Porthos, un peu roide d’abord, à cause de la distance sociale qui existait à cette époque entre un baron et un épicier, Porthos finit par s’humaniser en voyant chez Planchet tant de bon vouloir et de prévenances.

Il fut surtout sensible à la liberté qui lui fut donnée ou plutôt offerte, de plonger ses larges mains dans les caisses de fruits secs et confits, dans les sacs d’amandes et de noisettes, dans les tiroirs pleins de sucrerie.

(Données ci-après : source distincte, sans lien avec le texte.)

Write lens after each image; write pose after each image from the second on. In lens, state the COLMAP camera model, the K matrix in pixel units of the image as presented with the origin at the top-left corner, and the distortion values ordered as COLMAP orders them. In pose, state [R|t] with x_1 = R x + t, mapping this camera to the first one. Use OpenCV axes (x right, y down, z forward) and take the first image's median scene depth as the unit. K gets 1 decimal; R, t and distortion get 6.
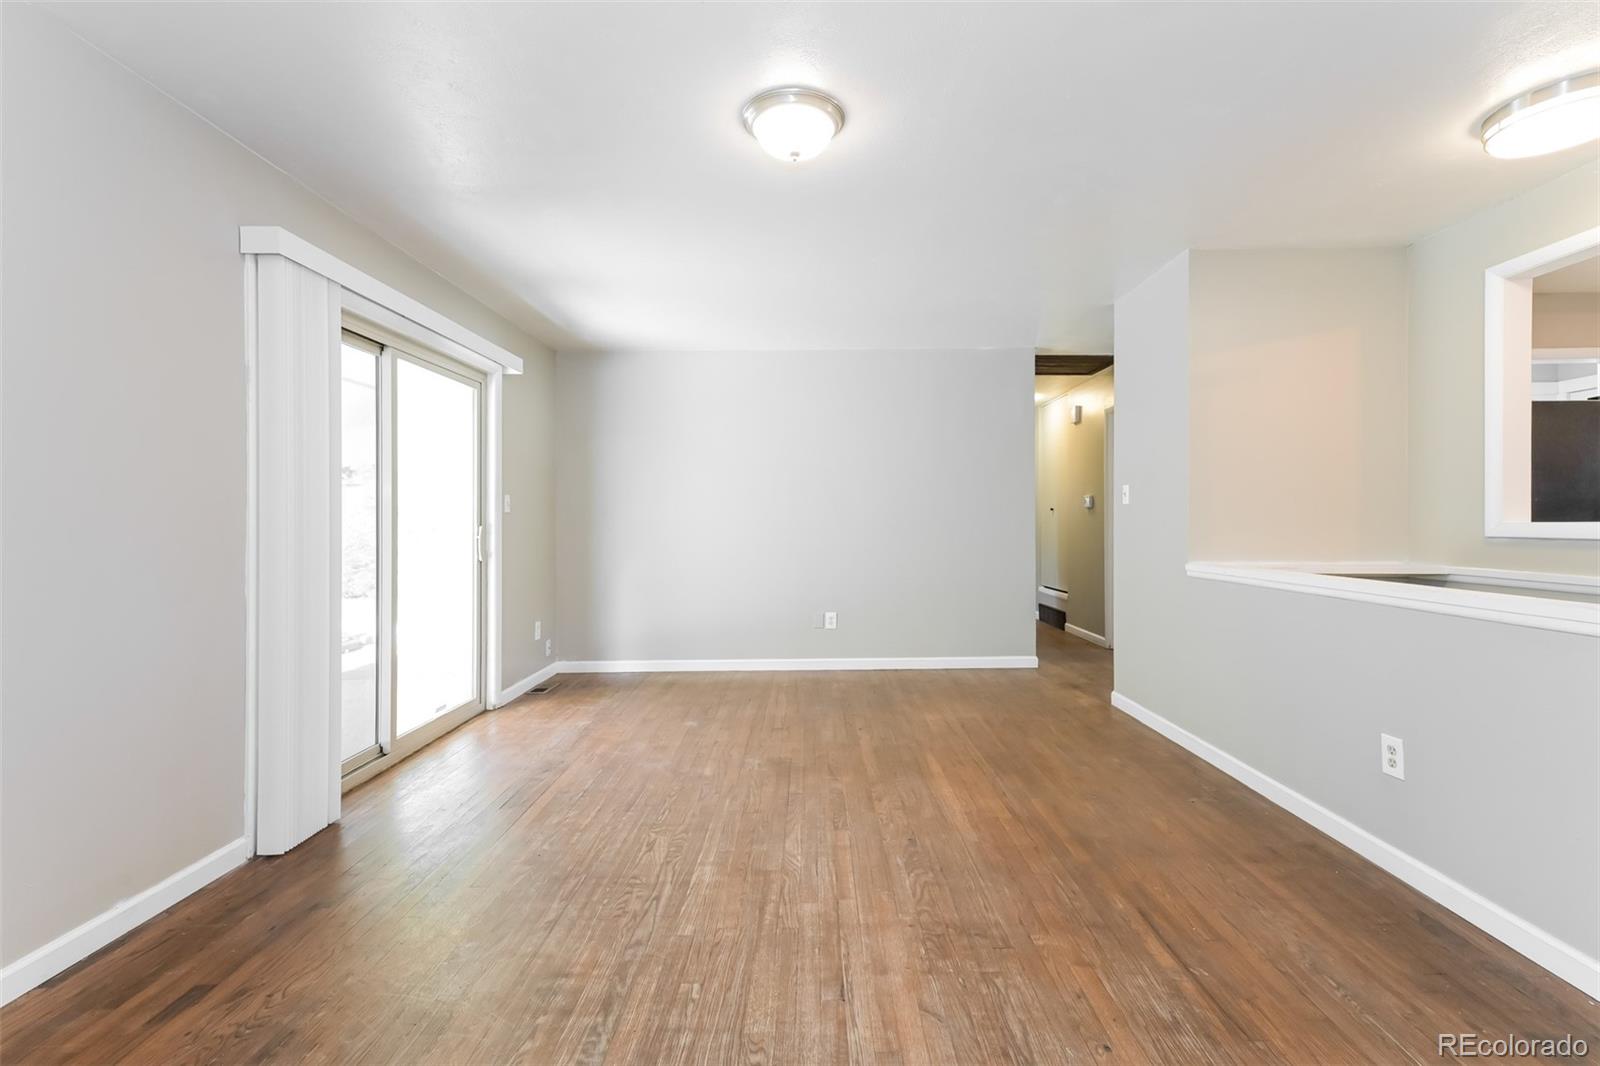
lens RADIAL K [[702.0, 0, 804.2], [0, 702.0, 523.9], [0, 0, 1]] dist [0.014041, 0.000166]
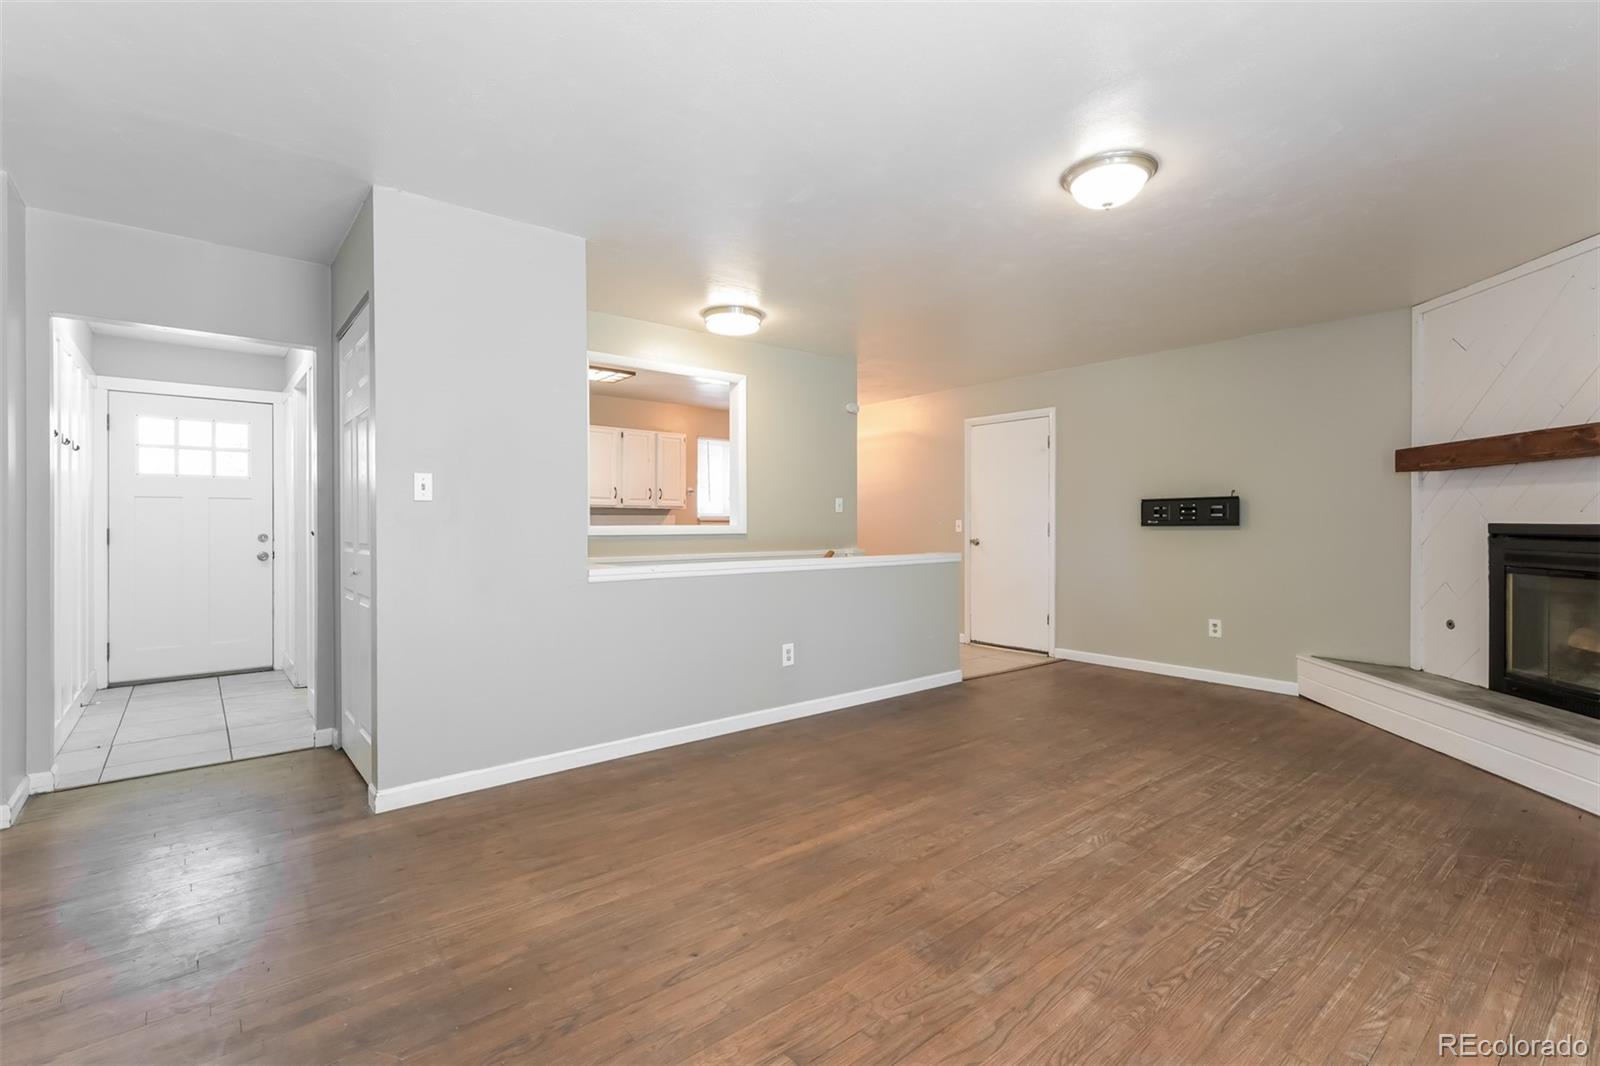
lens RADIAL K [[727.5, 0, 802.7], [0, 727.5, 524.8], [0, 0, 1]] dist [0.012650, -0.000070]
pose [[-0.649469, 0.001311, 0.760387, -0.583535], [0.005160, 0.999983, 0.002683, -0.007379], [-0.760371, 0.005666, -0.649465, 2.107509]]
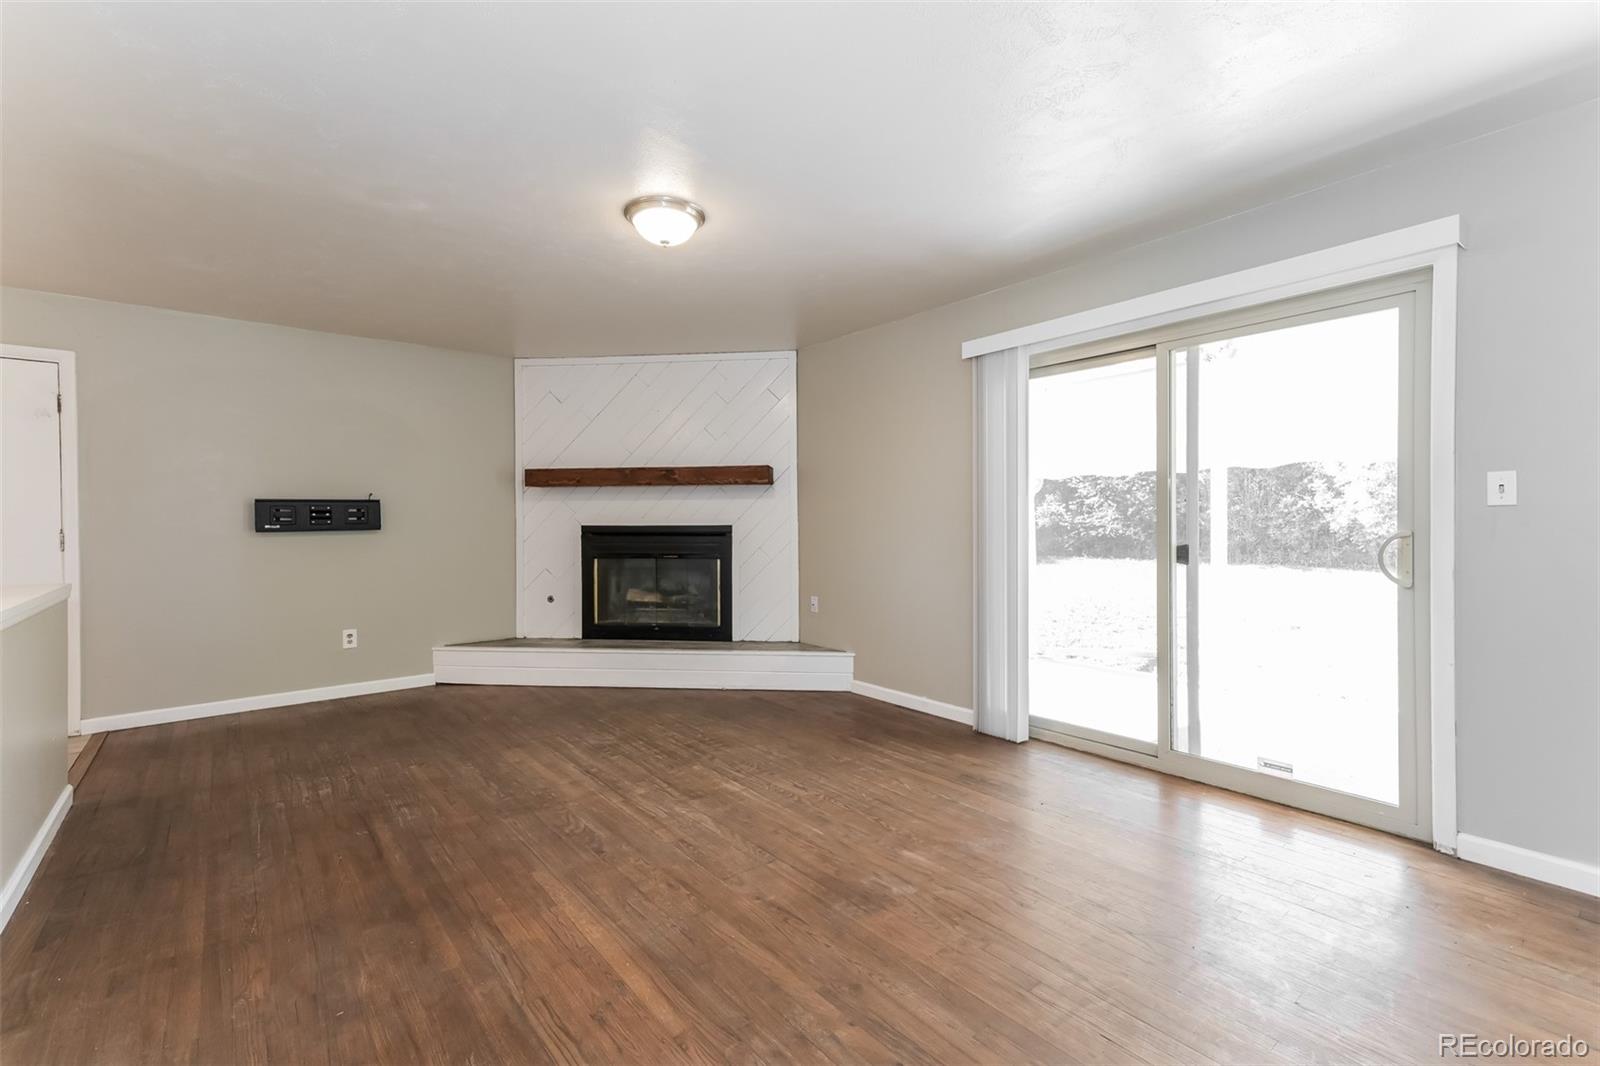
lens RADIAL K [[702.0, 0, 804.2], [0, 702.0, 523.9], [0, 0, 1]] dist [0.014041, 0.000166]
pose [[-0.766095, 0.010927, -0.642635, 0.610637], [0.007100, 0.999938, 0.008538, -0.017953], [0.642688, 0.001978, -0.766125, 2.101918]]
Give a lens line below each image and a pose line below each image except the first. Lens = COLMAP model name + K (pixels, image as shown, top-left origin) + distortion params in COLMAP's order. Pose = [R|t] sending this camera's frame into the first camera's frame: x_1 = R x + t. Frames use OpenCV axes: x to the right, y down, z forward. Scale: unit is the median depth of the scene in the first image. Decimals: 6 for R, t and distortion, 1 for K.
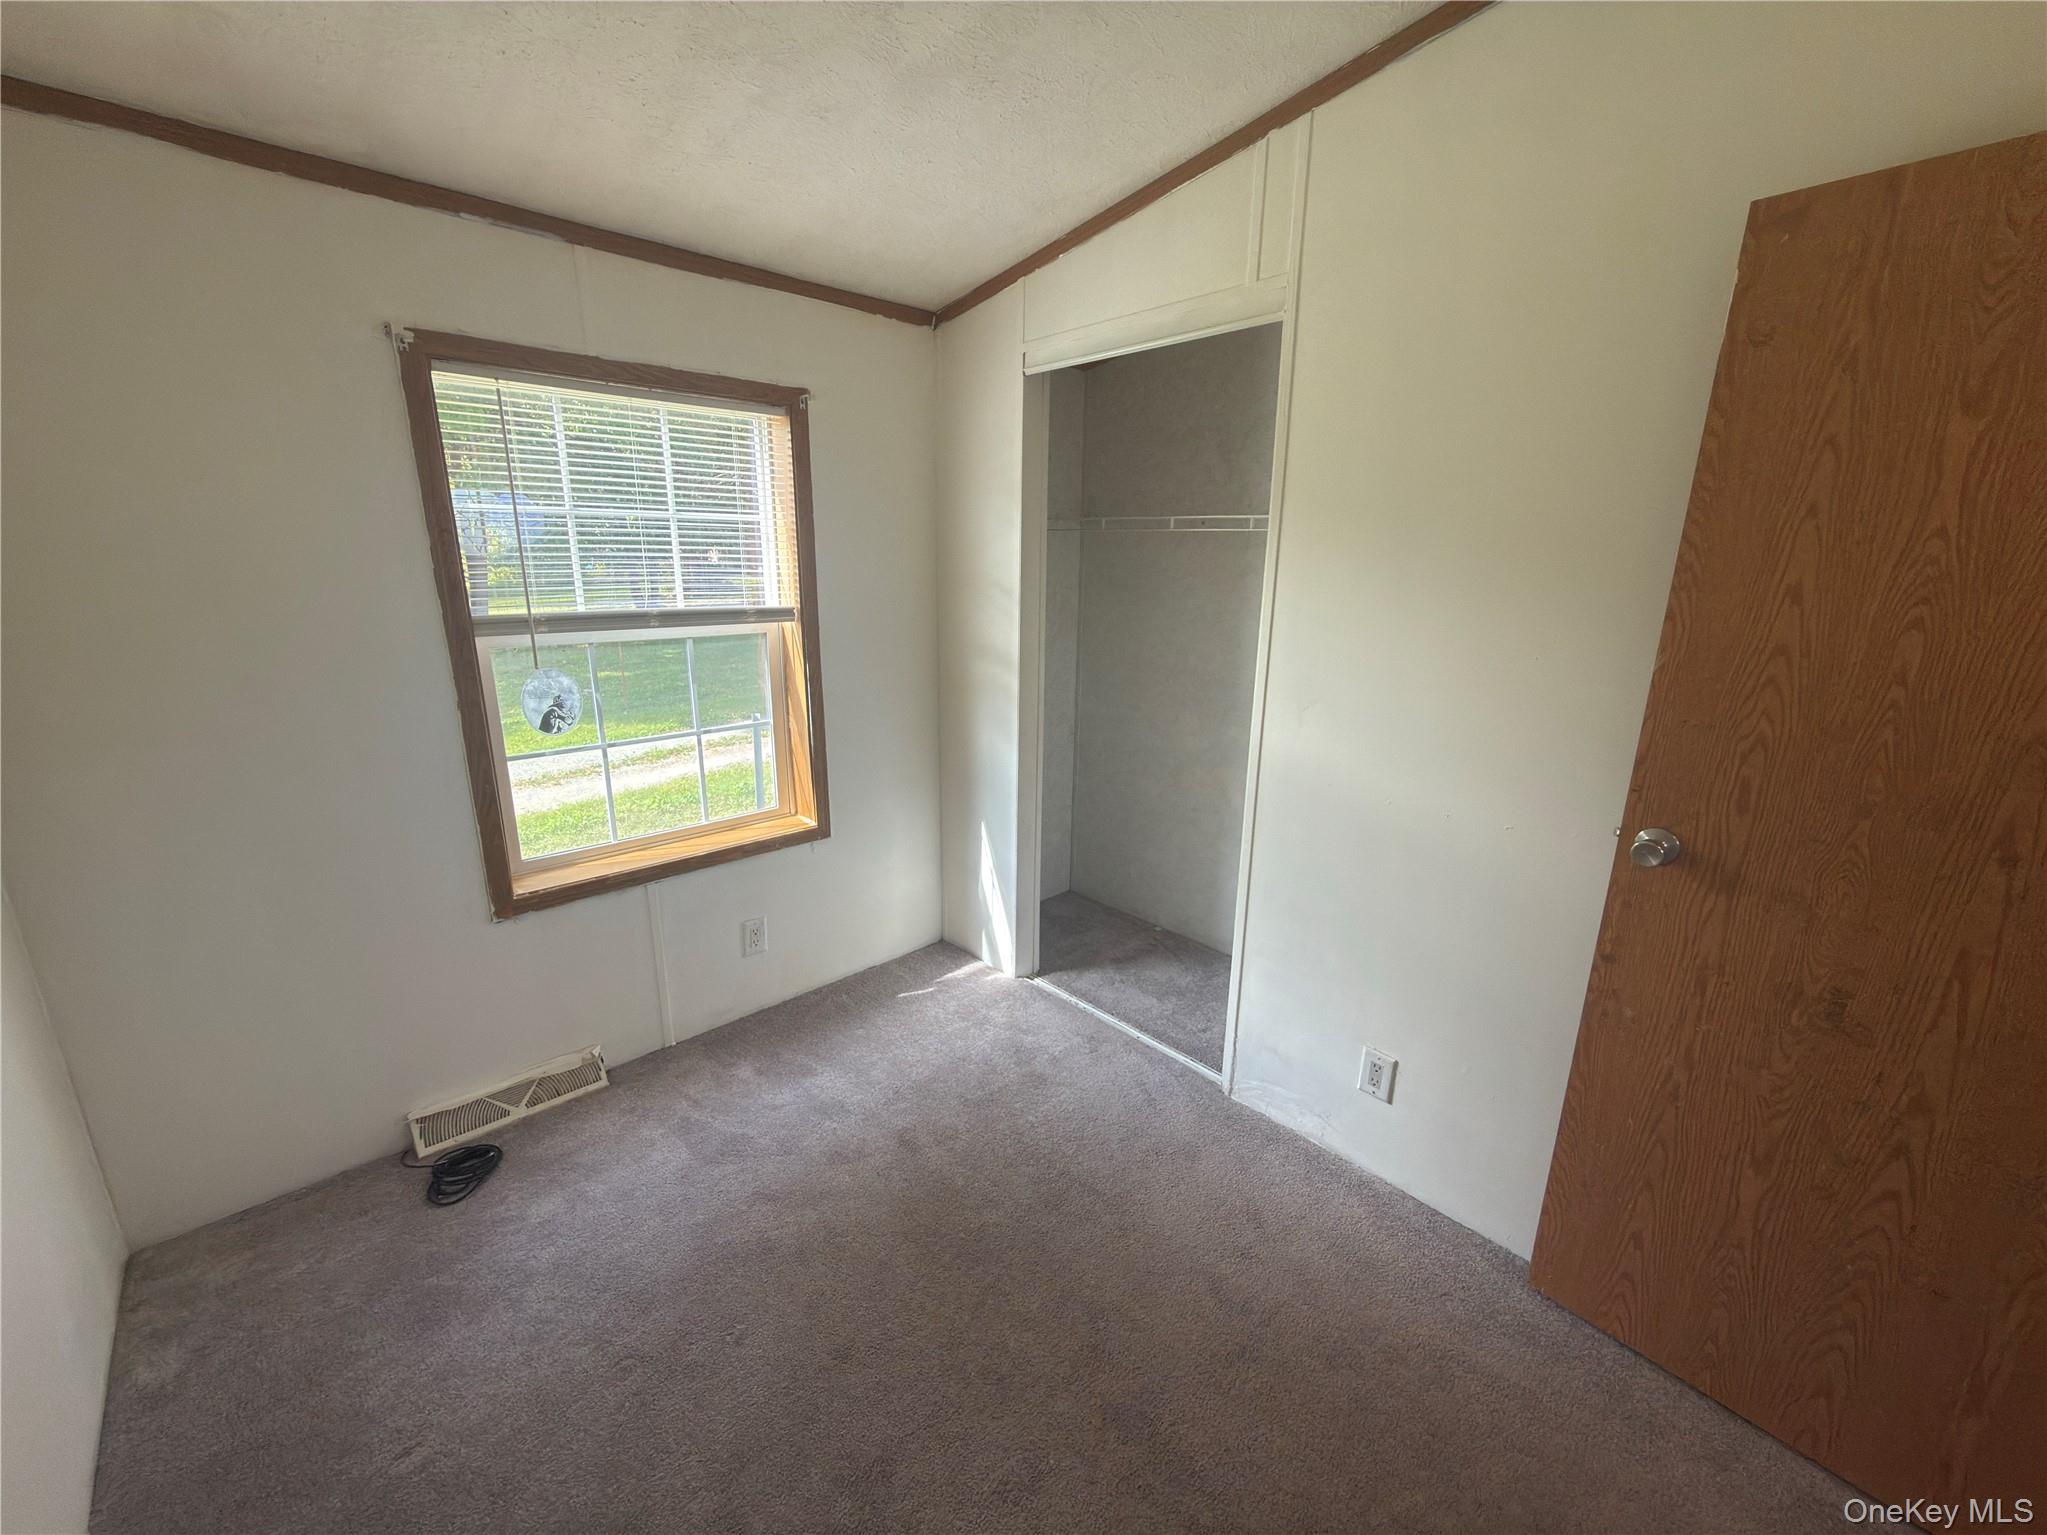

Aussi, malgré les invitations que lui fit Planchet de monter à l’entresol, choisit-il pour habitation favorite, pendant la soirée qu’il avait à passer chez Planchet, la boutique, où ses doigts rencontraient toujours ce que son nez avait senti et vu.

Les belles figues de Provence, les avelines du Forest, les prunes de la Touraine, devinrent pour Porthos l’objet d’une distraction qu’il savoura pendant cinq heures sans interruption.

Sous ses dents, comme sous des meules, se broyaient les noyaux, dont les débris jonchaient le plancher et criaient sous les semelles de ceux qui allaient et venaient; Porthos égrenait dans ses lèvres, d’un seul coup, les riches grappes de muscat sec, aux violettes couleurs, dont une demi-livre passait ainsi d’un seul coup de sa bouche dans son estomac.

Dans un coin du magasin, les garçons, tapis avec épouvante, s’entre regardaient sans oser se parler.

Ils ignoraient Porthos, ils ne l’avaient jamais vu. La race de ces Titans qui avaient porté les dernières cuirasses d’Hugues Capet, de Philippe-Auguste et de François Ier commençait à disparaître. Ils se demandaient donc mentalement si ce n’était point là l’ogre des contes de fées, qui allait faire disparaître dans son insatiable estomac le magasin tout entier de Planchet, et cela sans opérer le moindre déménagement des tonnes et des caisses.

Croquant, mâchant, cassant, grignotant, suçant et avalant, Porthos disait de temps en temps à l’épicier:

— Vous avez là un joli commerce, ami Planchet.

— Il n’en aura bientôt plus si cela continue, grommela le premier garçon, qui avait parole de Planchet pour lui succéder.